Fauzan mengatakan, dengan komposisi investor asing mencapai 40 persen, aksi penjualan besar-besaran dapat mengguncang pasar.

“Ketika pilihan investasi terbatas hanya pada emiten jumbo, mekanisme penyerapan pasar lokal menjadi lemah dan ini memperburuk dampak penarikan modal oleh asing,” ujarnya.

Lebih jauh katanya, secara jangka panjang kondisi pasar modal dapat akan semakin rapuh apabila konsentrasi market hanya terhadap emiten jumbo.

Ini juga tercermin dalam antrean pipeline IPO. Dari 24 calon emiten, terdapat 23 perusahaan beraset besar di atas Rp250 miliar.

Perbanyak IPO Emiten Kelas Menengah

Menurut Fauzan, penambahan emiten kelas menengah bukan sebatas faktor jumlah, tetapi juga menciptakan ekosistem pasar yang lebih sehat.

“Emiten kelas menengah biasanya memiliki potensi pertumbuhan yang lebih tinggi karena masih berada dalam fase ekspansi. Kehadirannya dapat menyuntikkan dinamika baru, mendorong inovasi, dan memberikan alternatif investasi dengan risiko yang tersebar lebih merata,” katanya.

Dengan bobot yang lebih ringan, perusahaan menengah dapat menjadi penyeimbang.

“Diversifikasi ini membantu mengurangi dampak negatif yang ditimbulkan oleh fluktuasi nilai saham emiten jumbo, sehingga IHSG tidak mudah terjun bebas saat terjadi goncangan pasar,” ujarnya.

Fauzan mengatakan, memperbanyak IPO perusahaan menengah merupakan langkah strategis untuk menyebar risiko secara lebih merata, mengurangi dampak fluktuasi pasar yang dipicu oleh aksi investor asing, dan menghadirkan potensi pertumbuhan dan inovasi yang lebih dinamis.

“Dan ini menciptakan pasar modal yang lebih stabil, responsif, dan berdaya saing.
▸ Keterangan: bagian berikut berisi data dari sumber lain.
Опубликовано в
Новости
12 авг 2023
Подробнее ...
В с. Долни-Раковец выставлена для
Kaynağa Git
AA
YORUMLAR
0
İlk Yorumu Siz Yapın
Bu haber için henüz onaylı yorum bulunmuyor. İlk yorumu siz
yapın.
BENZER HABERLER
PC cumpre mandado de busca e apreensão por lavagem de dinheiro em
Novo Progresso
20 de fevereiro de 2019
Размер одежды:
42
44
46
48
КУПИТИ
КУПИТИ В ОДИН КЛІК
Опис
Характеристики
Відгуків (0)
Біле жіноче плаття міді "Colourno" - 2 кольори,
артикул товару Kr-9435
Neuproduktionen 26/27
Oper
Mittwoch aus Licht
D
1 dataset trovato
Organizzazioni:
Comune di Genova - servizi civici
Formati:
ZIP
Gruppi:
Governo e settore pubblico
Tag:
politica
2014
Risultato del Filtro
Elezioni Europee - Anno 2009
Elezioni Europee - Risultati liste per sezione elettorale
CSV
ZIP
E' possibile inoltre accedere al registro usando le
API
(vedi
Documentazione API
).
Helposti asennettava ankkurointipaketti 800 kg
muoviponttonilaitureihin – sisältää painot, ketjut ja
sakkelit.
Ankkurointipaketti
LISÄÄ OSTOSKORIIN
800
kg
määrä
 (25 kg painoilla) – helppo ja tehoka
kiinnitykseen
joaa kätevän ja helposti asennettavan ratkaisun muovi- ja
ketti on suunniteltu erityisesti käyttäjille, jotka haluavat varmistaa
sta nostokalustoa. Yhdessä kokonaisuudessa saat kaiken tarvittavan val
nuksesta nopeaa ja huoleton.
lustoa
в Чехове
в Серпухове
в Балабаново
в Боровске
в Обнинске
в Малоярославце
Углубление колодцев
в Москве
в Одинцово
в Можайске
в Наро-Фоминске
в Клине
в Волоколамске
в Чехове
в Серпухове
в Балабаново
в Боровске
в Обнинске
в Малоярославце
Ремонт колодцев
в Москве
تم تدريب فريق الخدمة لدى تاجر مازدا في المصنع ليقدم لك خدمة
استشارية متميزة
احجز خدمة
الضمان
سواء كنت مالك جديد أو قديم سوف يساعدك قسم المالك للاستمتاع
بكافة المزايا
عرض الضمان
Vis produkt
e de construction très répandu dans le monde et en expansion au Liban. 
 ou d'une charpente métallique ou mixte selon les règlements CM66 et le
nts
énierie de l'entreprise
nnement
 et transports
Pasar modal harus kembali ke khittahnya, menjadi mesin pertumbuhan ekonomi nasional,” ujar Fauzan.

Sebelumnya, Direktur Utama BEI, Iman Rachman mengakui sejumlah faktor menjadi katalis pemberat penurunan indeks, termasuk faktor global, domestik, dan laporan keuangan emiten.

“Faktor global, domestik, dan korporasi. Apa yang terjadi di global, perang tarif AS dan mitranya, Trump 2.0 tidak gampang, dan investor asing sekarang masuk ke AS," kata Iman, di Jakarta, Jumat (28/2/2025).

Pada perdagangan Senin (3/3/2025), IHSG rebound sejak bel pembukaan. Hingga pukul 11:09 WIB, IHSG naik 3,60 persen ke 6.496,52.